Quality Assessment of Bins in Gut Microbiome Metagenomic Processing Pipeline

CEC RM #201/205/209

The study of the gut microbiome and its impact on overall health is of great interest in the scientific community. Gut microbiome studies assess the microorganisms that live in the gut of the organism of focus (i.e., host), which in this study is the common marmoset (Callithrix jacchus). This is accomplished by taking a sample from the gut (i.e., fecal sample) and performing shotgun sequencing, which yields the genomic information of the bacteria and other microbes in the sample as well as genomic data of the host. The host genome (marmoset) is typically removed as the focus of the study is the microbiome. BugSeq-er2 is a shotgun metagenomic assembly pipeline utilized in assembling and identifying the microbes in the gut of the marmosets used in this study.
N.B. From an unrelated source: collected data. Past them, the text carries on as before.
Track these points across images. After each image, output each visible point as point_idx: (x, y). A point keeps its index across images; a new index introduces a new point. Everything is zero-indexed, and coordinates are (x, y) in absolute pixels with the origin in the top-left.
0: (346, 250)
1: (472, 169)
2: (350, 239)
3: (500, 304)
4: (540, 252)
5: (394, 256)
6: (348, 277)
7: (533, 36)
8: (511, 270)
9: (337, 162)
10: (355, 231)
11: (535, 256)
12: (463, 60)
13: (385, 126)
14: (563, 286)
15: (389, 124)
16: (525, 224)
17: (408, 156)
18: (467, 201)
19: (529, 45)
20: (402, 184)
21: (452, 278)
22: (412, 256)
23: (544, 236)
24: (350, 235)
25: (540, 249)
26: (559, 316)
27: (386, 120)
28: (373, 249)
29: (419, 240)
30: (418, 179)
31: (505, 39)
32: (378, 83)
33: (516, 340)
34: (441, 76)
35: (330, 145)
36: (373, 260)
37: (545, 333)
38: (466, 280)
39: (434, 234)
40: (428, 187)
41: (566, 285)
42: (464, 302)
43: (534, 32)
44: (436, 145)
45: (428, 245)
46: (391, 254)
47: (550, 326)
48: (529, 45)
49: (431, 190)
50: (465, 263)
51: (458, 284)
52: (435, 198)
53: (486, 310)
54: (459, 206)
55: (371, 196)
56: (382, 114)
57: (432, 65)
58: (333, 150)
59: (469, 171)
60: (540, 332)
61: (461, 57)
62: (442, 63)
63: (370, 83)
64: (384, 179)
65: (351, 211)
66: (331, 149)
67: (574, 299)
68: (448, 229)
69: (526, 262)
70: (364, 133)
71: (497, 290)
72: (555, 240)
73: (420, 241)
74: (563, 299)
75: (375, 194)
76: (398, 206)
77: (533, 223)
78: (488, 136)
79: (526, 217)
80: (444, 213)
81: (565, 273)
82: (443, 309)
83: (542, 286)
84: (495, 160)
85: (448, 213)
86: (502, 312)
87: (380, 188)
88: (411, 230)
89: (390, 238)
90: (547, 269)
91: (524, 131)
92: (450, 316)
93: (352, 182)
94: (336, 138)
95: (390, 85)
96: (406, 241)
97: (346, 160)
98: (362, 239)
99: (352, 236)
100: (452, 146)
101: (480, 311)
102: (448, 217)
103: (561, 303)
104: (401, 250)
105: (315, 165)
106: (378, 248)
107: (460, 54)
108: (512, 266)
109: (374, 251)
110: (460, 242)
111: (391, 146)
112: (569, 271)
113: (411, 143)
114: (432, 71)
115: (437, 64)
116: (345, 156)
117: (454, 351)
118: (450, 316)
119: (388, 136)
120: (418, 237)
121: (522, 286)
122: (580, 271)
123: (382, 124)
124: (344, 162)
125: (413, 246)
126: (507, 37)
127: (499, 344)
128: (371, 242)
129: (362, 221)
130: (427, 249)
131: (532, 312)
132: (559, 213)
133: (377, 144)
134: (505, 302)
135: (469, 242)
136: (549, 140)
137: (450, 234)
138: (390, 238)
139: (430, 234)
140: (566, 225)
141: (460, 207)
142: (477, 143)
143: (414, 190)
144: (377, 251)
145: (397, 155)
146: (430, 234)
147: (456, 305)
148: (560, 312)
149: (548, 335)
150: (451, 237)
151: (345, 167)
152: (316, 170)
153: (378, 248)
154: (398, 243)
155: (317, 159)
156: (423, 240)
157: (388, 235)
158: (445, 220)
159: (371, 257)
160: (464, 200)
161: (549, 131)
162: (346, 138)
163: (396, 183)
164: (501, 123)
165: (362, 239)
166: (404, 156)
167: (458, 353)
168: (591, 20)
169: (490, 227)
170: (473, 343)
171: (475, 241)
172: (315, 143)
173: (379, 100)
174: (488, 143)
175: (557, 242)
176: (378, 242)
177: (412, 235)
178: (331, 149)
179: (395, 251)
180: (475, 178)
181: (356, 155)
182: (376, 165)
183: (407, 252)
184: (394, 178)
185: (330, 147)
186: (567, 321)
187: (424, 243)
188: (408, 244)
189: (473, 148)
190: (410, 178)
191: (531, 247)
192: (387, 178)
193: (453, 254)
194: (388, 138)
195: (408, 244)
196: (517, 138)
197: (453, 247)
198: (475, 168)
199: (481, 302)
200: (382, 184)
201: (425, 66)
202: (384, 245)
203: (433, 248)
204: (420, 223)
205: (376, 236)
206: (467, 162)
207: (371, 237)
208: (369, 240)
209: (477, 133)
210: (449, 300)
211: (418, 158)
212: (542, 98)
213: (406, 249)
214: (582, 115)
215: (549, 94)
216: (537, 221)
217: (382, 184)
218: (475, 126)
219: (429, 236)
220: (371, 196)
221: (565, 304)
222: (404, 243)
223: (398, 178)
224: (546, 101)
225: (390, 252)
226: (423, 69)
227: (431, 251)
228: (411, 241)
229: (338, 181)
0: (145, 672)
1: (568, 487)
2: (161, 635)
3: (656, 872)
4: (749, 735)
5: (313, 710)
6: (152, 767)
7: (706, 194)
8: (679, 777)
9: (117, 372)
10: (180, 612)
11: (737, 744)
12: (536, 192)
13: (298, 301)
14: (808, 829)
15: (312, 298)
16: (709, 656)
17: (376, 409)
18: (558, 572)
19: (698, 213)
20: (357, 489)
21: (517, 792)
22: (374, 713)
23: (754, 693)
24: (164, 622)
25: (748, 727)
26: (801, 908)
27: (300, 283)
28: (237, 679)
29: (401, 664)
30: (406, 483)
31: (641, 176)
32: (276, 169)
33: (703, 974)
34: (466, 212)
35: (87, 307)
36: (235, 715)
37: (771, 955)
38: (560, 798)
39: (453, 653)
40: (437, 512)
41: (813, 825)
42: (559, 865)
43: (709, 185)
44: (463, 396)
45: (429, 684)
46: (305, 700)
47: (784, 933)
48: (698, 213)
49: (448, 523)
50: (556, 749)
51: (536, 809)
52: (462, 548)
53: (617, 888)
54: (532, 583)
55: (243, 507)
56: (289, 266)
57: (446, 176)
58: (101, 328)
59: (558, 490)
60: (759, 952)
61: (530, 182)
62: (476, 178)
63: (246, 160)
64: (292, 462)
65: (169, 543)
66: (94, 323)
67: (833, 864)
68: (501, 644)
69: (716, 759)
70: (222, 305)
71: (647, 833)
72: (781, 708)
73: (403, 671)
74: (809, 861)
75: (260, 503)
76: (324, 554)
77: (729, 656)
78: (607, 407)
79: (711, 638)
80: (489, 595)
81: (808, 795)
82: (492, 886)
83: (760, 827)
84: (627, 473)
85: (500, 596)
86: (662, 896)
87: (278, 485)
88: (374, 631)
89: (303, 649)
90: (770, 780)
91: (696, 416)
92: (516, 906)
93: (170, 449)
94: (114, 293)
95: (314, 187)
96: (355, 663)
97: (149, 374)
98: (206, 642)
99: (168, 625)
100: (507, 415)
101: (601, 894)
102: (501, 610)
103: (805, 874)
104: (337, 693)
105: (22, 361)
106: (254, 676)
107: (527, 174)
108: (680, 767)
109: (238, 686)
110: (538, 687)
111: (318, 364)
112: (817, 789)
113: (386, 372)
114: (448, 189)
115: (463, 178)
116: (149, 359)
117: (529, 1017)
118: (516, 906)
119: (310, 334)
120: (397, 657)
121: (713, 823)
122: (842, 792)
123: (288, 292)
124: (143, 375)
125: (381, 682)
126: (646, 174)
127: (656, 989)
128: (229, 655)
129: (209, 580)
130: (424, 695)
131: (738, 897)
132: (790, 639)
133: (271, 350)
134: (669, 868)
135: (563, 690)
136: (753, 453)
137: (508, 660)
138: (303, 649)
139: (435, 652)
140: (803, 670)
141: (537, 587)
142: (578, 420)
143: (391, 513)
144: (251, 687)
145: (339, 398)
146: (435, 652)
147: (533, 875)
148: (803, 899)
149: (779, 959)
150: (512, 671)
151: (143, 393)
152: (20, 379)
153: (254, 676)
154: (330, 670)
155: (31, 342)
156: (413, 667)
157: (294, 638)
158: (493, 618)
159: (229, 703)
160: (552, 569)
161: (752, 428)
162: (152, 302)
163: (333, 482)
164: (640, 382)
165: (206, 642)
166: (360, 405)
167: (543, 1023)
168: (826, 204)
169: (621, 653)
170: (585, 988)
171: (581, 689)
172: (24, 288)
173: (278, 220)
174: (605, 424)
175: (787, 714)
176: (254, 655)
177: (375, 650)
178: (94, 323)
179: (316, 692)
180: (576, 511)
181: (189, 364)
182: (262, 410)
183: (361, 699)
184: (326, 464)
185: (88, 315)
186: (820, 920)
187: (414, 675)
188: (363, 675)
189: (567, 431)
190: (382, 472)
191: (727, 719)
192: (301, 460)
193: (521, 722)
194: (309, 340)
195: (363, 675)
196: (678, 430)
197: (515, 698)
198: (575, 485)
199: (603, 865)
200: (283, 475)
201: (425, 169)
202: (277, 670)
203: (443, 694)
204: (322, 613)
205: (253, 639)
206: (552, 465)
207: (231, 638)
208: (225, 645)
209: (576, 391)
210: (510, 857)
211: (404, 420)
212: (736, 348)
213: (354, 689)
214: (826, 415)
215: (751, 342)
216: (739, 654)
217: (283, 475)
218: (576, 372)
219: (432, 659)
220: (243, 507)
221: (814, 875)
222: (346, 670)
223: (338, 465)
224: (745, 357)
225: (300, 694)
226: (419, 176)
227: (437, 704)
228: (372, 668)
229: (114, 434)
One step of BugSeq-er2 is binning, which is a method of associating overlapping DNA segments, called contigs, that are likely to be from the same organism in a sample. In this research, I have used CheckM to assess the quality of the bins that BugSeq-er2 produces. A variety of parameters have been tested and analyzed with CheckM to determine the best quality data based on completeness and contamination measures. As a result of this parameter optimization, a quality assessment and control step will be added to this pipeline to ensure the data collected is high quality and uncontaminated.